Records shown START
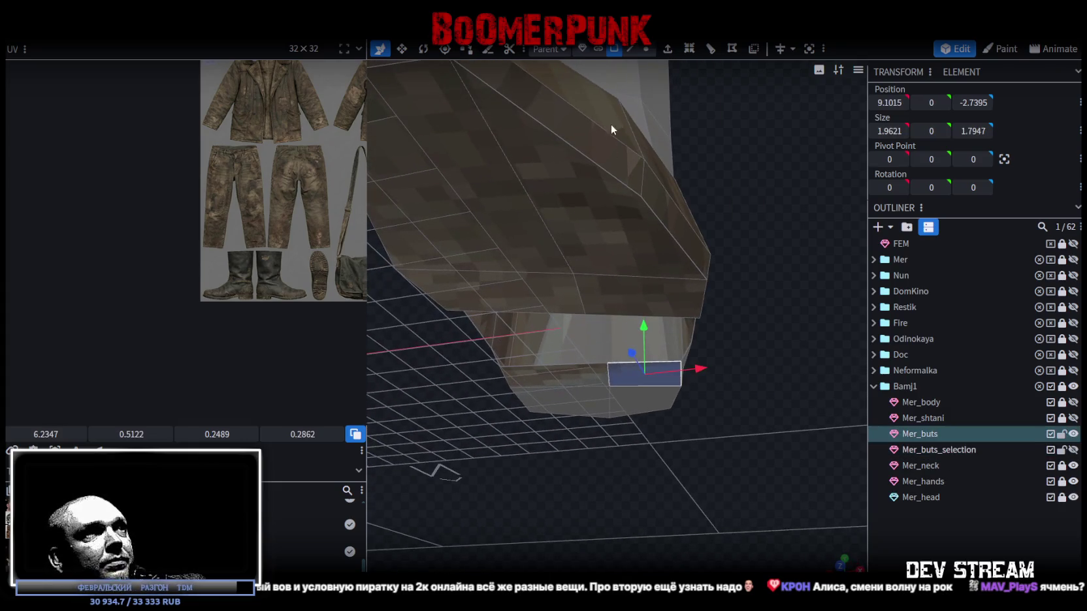
- Add a loop cut around the lower boot from the sole-opening edge
{"action": "left_click", "coordinate": [631, 48]}
{"action": "left_click", "coordinate": [467, 369]}
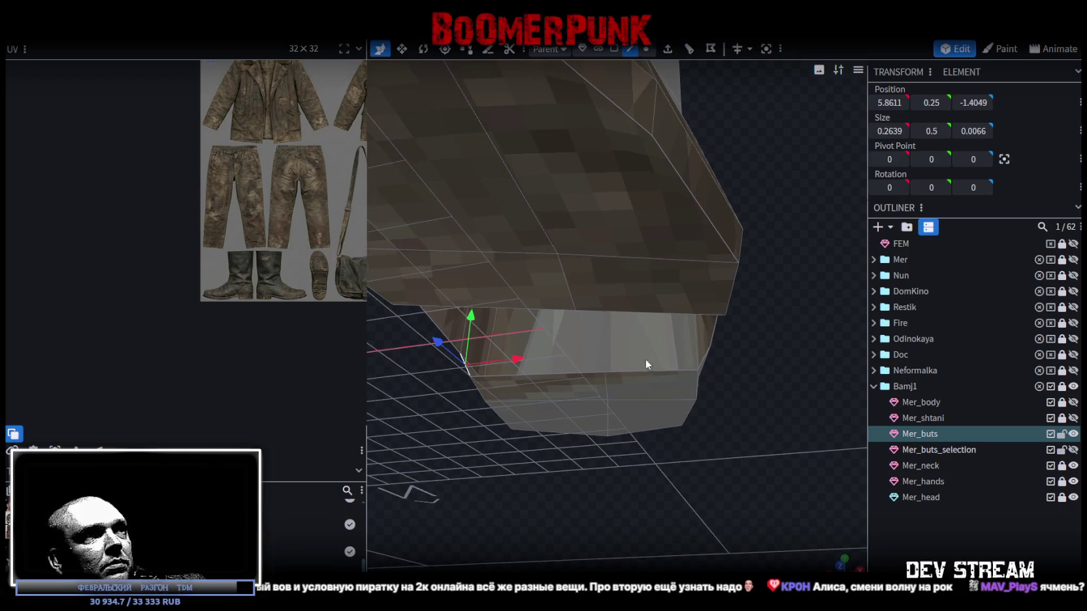
{"action": "left_click", "coordinate": [705, 360]}
{"action": "left_click_drag", "start_coordinate": [767, 381], "coordinate": [673, 341]}
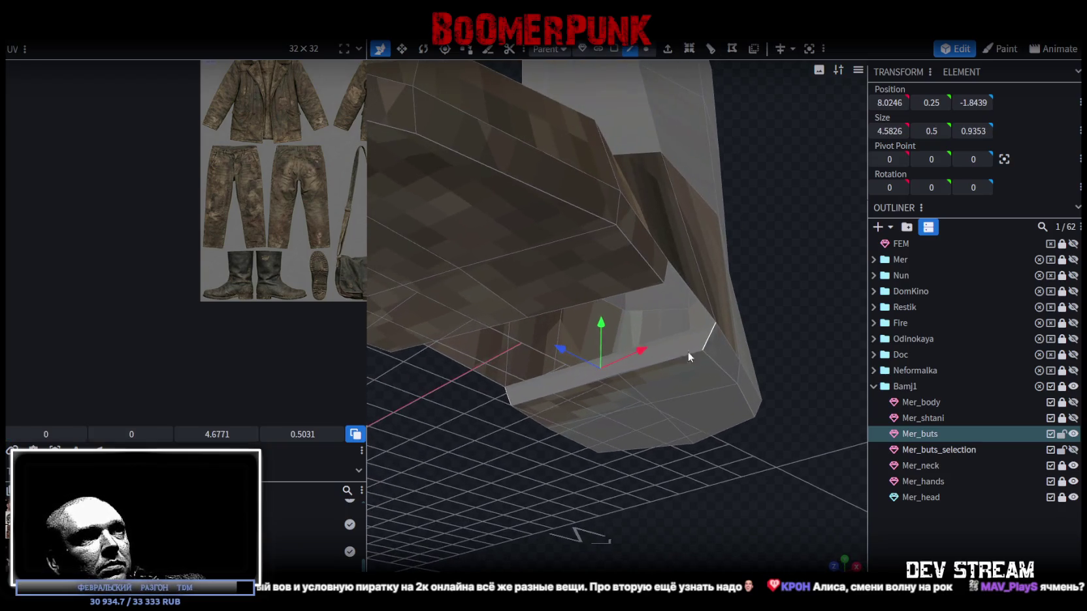
{"action": "left_click", "coordinate": [673, 334]}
Records shown END
*Exercise brief*: Every line of the material above should be repeated exactly, except for the pictures.

*Exercise answer*:
- Add a loop cut around the lower boot from the sole-opening edge
{"action": "left_click", "coordinate": [631, 48]}
{"action": "left_click", "coordinate": [467, 369]}
{"action": "left_click", "coordinate": [705, 360]}
{"action": "left_click_drag", "start_coordinate": [767, 381], "coordinate": [673, 341]}
{"action": "left_click", "coordinate": [673, 334]}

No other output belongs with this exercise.